David Rossi, testimone: ucciso perché sapeva dei festini hard con politici e magistrati

David Rossi non si suicidò“. La rivelazione arriva tramite una nuova testimonianza sul caso dell’ex manager di Mps, trovato senza vita al suolo, dopo un volo dalla finestra. Con questa novità potrebbe aprirsi una terza inchiesta. “Lo ha ucciso un uomo albanese che vive a Milano insieme a due complici”. Il movente potrebbe essere la partecipazione a dei festini gay, che dovevano restare segreti. Intanto, una delle testimoni del caso David Rossi è stata condannata per diffamazione aggravata.

Il movente coinvolgerebbe lo Ior (la banca vaticana). Rossi, infatti, sapeva di festini a base di cocaina, con politici e magistrati con ragazze minorenni provenienti dalla Romania. “In una di queste occasioni, sull’Argentario, fu picchiato perché non aveva portato alcuni documenti che gli erano stati chiesti”, rivela il testimone. “Le dichiarazioni relative alla morte di Rossi, su cui è stato aperto un procedimento penale, e nel cui ambito andrà valutata la riapertura delle caso. Le indagini andranno svolte dalla Procura di Siena”, scrive il gip Franca Borzone.

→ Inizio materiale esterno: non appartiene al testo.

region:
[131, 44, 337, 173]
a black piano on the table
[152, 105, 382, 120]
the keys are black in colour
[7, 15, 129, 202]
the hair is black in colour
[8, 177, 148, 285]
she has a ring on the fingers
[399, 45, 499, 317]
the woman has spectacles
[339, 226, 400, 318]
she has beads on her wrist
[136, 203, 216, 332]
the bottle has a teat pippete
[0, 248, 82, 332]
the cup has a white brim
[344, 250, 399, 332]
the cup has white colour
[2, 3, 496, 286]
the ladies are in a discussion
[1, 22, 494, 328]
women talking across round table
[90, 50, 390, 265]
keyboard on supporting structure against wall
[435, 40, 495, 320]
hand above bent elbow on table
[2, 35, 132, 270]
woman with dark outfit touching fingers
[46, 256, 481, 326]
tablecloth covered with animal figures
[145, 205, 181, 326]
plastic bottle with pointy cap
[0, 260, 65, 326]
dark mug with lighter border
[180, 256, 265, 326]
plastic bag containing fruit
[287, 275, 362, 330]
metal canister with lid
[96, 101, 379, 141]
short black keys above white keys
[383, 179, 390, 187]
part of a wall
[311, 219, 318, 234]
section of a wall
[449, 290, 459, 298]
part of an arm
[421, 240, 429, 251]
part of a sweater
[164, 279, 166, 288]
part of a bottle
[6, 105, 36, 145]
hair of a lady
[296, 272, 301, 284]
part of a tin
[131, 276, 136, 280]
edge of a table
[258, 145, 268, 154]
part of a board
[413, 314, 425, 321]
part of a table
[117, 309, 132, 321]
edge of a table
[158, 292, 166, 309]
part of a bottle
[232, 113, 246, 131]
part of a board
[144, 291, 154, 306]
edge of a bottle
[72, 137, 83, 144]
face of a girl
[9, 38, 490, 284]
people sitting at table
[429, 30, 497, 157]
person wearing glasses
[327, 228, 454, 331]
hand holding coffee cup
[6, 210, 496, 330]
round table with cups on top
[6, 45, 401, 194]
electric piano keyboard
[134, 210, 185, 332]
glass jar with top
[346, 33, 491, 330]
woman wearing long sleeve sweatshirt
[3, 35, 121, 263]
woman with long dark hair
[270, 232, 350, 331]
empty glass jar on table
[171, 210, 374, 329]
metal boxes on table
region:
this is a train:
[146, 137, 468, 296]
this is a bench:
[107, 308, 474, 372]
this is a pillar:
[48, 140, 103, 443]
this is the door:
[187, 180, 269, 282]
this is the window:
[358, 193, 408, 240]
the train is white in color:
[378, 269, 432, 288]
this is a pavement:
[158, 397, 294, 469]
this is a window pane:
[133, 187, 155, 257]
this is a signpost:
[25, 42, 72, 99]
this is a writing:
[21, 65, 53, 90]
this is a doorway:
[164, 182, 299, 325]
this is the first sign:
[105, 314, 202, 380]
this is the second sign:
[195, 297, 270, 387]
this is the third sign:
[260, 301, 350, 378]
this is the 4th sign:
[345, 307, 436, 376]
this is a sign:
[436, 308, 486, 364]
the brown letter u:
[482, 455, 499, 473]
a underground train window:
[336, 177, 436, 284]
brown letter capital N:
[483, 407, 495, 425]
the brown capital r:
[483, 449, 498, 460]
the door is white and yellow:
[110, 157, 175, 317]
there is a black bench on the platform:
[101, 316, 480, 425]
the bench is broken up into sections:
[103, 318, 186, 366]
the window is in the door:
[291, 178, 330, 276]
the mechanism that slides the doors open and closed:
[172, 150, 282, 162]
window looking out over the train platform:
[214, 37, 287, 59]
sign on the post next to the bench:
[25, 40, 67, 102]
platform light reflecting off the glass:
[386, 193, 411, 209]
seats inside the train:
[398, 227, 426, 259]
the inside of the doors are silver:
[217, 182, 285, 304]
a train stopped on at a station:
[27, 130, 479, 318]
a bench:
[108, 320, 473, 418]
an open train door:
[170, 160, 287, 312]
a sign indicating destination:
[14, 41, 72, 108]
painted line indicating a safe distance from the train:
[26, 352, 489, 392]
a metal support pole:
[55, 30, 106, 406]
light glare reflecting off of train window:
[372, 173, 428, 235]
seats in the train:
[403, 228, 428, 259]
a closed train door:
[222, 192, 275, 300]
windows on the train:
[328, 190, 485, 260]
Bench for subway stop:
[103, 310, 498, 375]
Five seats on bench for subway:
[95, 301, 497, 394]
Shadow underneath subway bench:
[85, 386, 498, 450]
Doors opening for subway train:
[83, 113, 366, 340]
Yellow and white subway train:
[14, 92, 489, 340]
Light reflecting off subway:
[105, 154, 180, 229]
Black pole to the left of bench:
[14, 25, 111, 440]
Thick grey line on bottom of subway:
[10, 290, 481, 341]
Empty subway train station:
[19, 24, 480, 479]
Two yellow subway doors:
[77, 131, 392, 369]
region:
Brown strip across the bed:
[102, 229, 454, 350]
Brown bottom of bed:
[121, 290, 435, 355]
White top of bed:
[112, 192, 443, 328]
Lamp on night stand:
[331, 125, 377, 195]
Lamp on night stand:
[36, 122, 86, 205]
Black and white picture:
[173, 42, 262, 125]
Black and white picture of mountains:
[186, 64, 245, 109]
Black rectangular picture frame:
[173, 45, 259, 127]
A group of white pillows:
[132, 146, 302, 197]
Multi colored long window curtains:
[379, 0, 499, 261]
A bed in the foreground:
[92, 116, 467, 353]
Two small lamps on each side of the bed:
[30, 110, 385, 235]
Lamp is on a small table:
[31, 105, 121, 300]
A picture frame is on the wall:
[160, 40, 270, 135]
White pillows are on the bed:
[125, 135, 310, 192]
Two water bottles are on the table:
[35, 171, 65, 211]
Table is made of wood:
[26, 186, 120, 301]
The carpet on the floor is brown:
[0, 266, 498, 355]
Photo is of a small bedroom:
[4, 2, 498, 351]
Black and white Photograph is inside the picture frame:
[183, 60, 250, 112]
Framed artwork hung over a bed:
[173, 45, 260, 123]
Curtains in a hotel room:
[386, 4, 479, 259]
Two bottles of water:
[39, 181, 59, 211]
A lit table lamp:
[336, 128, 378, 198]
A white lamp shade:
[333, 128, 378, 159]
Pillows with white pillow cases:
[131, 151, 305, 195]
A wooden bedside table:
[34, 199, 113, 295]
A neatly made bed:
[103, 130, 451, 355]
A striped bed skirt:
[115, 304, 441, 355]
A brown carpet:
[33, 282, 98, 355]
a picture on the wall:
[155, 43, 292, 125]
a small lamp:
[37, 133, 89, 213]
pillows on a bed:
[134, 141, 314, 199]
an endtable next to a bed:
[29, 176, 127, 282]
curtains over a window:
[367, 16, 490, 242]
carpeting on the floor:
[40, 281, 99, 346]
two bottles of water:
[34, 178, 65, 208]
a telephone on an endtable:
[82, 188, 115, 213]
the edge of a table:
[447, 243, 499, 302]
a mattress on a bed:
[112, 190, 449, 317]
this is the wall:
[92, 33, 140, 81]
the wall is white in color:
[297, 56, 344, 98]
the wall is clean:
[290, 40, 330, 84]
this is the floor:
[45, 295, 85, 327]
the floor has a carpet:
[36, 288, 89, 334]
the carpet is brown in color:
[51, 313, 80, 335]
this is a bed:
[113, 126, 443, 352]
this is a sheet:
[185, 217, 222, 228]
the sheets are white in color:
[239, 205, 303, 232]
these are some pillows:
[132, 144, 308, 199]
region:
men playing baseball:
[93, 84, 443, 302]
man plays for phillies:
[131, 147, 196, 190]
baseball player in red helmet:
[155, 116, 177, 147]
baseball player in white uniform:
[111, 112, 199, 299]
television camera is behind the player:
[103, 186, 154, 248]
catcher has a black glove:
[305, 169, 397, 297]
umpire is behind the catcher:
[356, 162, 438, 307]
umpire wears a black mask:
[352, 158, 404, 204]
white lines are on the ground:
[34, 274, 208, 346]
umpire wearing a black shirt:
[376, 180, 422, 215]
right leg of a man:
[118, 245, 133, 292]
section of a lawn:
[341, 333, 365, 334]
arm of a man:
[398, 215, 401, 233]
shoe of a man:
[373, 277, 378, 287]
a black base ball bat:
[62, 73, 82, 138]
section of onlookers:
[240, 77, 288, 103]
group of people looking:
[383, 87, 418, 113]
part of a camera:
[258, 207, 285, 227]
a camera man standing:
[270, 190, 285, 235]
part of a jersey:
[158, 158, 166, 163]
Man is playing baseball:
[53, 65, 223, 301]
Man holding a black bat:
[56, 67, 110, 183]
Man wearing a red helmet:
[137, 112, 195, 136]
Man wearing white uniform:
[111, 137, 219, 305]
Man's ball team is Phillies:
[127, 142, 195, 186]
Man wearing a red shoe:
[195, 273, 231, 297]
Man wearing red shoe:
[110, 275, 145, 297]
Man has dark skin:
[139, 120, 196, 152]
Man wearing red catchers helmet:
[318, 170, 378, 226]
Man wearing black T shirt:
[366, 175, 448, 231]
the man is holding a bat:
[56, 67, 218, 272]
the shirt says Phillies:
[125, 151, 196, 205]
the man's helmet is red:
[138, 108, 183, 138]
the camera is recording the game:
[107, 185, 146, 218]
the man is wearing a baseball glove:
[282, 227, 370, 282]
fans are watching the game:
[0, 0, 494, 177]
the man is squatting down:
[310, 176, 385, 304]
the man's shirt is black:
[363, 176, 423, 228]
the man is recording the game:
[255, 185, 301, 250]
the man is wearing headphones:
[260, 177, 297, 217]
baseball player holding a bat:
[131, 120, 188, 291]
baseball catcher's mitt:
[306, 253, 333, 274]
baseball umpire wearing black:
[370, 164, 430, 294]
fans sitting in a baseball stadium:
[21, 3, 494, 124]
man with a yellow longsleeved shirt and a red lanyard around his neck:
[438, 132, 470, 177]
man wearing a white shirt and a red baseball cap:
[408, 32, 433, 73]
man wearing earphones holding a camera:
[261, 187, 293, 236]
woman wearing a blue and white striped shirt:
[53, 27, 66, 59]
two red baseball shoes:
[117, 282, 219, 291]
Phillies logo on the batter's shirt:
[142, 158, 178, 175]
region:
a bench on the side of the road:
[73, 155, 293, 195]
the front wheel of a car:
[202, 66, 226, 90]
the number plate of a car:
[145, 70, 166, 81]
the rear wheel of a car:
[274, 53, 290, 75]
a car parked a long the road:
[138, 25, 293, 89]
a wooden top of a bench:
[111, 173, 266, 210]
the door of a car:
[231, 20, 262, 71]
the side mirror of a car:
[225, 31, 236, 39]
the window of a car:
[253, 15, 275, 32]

La nuova gola profonda sarebbe un ex escort: William Villanova Correa, (27 anni). Sta scontando vent’ anni per l’omicidio di una prostituta, Lucelly Molina Camargo. “Se volete indagare sulla sua morte dovete partire dall’amante della persona che ho ucciso, un dirigente Mps. È una barzelletta che si è ammazzato”, così si è arrivati ad indagare su David Rossi,dopo un interrogatorio del 21 dicembre 2018 nel carcere di Massa, di fronte al pm Niccolò Ludovici. “Conosce chi lo ha ucciso?”, chiede il pm. “Sì, era il mio fidanzatino. Mi disse che aveva un lavoretto da fare, era un dirigente di banca, e che erano in tre. Temo di essere ucciso“. Villanova, però, è un soggetto “fragile” e il giudice  spiega che potrebbe esserci un possibile “protagonismo narcisistico”. La polizia per ora non ha trovato riscontri nei suoi computer. La sua credibilità è ancora al vaglio degli inquirenti.